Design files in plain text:
>>>

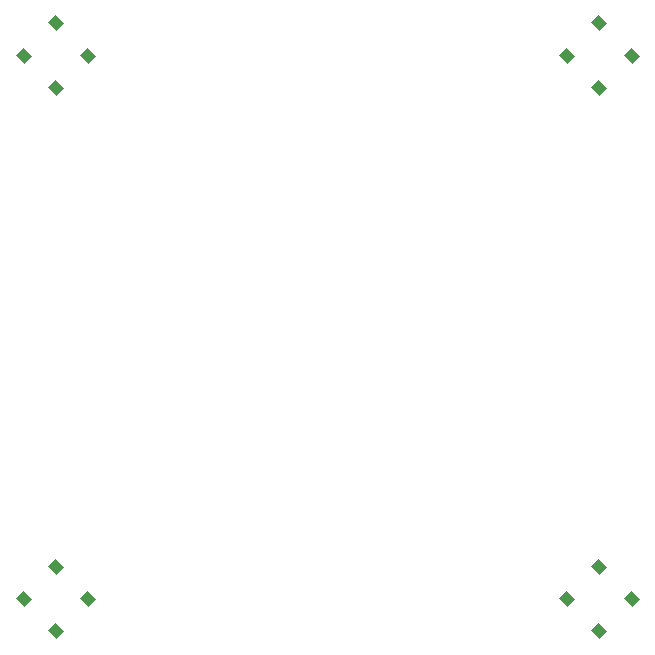
<source format=gbp>
G04*
G04 #@! TF.GenerationSoftware,Altium Limited,Altium Designer,22.2.1 (43)*
G04*
G04 Layer_Color=128*
%FSLAX44Y44*%
%MOMM*%
G71*
G04*
G04 #@! TF.SameCoordinates,94726236-D1AE-4565-9949-D72E77048C11*
G04*
G04*
G04 #@! TF.FilePolarity,Positive*
G04*
G01*
G75*
G04:AMPARAMS|DCode=109|XSize=1.0492mm|YSize=0.8492mm|CornerRadius=0mm|HoleSize=0mm|Usage=FLASHONLY|Rotation=315.000|XOffset=0mm|YOffset=0mm|HoleType=Round|Shape=Rectangle|*
%AMROTATEDRECTD109*
4,1,4,-0.6712,0.0707,-0.0707,0.6712,0.6712,-0.0707,0.0707,-0.6712,-0.6712,0.0707,0.0*
%
%ADD109ROTATEDRECTD109*%

D109*
X230177Y257400D02*
D03*
X257400Y230177D02*
D03*
X202600Y229823D02*
D03*
X229823Y202600D02*
D03*
X-229823Y-202600D02*
D03*
X-202600Y-229823D02*
D03*
X-257400Y-230177D02*
D03*
X-230177Y-257400D02*
D03*
X230177Y-202600D02*
D03*
X257400Y-229823D02*
D03*
X202600Y-230177D02*
D03*
X229823Y-257400D02*
D03*
X-229823Y257400D02*
D03*
X-202600Y230177D02*
D03*
X-257400Y229823D02*
D03*
X-230177Y202600D02*
D03*
M02*

</source>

<<<

TASK BRIEF: The result should be all the records, retyped exactly, with no pictures among them.

THE COMPLETED TASK:
<source format=gbp>
G04*
G04 #@! TF.GenerationSoftware,Altium Limited,Altium Designer,22.2.1 (43)*
G04*
G04 Layer_Color=128*
%FSLAX44Y44*%
%MOMM*%
G71*
G04*
G04 #@! TF.SameCoordinates,94726236-D1AE-4565-9949-D72E77048C11*
G04*
G04*
G04 #@! TF.FilePolarity,Positive*
G04*
G01*
G75*
G04:AMPARAMS|DCode=109|XSize=1.0492mm|YSize=0.8492mm|CornerRadius=0mm|HoleSize=0mm|Usage=FLASHONLY|Rotation=315.000|XOffset=0mm|YOffset=0mm|HoleType=Round|Shape=Rectangle|*
%AMROTATEDRECTD109*
4,1,4,-0.6712,0.0707,-0.0707,0.6712,0.6712,-0.0707,0.0707,-0.6712,-0.6712,0.0707,0.0*
%
%ADD109ROTATEDRECTD109*%

D109*
X230177Y257400D02*
D03*
X257400Y230177D02*
D03*
X202600Y229823D02*
D03*
X229823Y202600D02*
D03*
X-229823Y-202600D02*
D03*
X-202600Y-229823D02*
D03*
X-257400Y-230177D02*
D03*
X-230177Y-257400D02*
D03*
X230177Y-202600D02*
D03*
X257400Y-229823D02*
D03*
X202600Y-230177D02*
D03*
X229823Y-257400D02*
D03*
X-229823Y257400D02*
D03*
X-202600Y230177D02*
D03*
X-257400Y229823D02*
D03*
X-230177Y202600D02*
D03*
M02*

</source>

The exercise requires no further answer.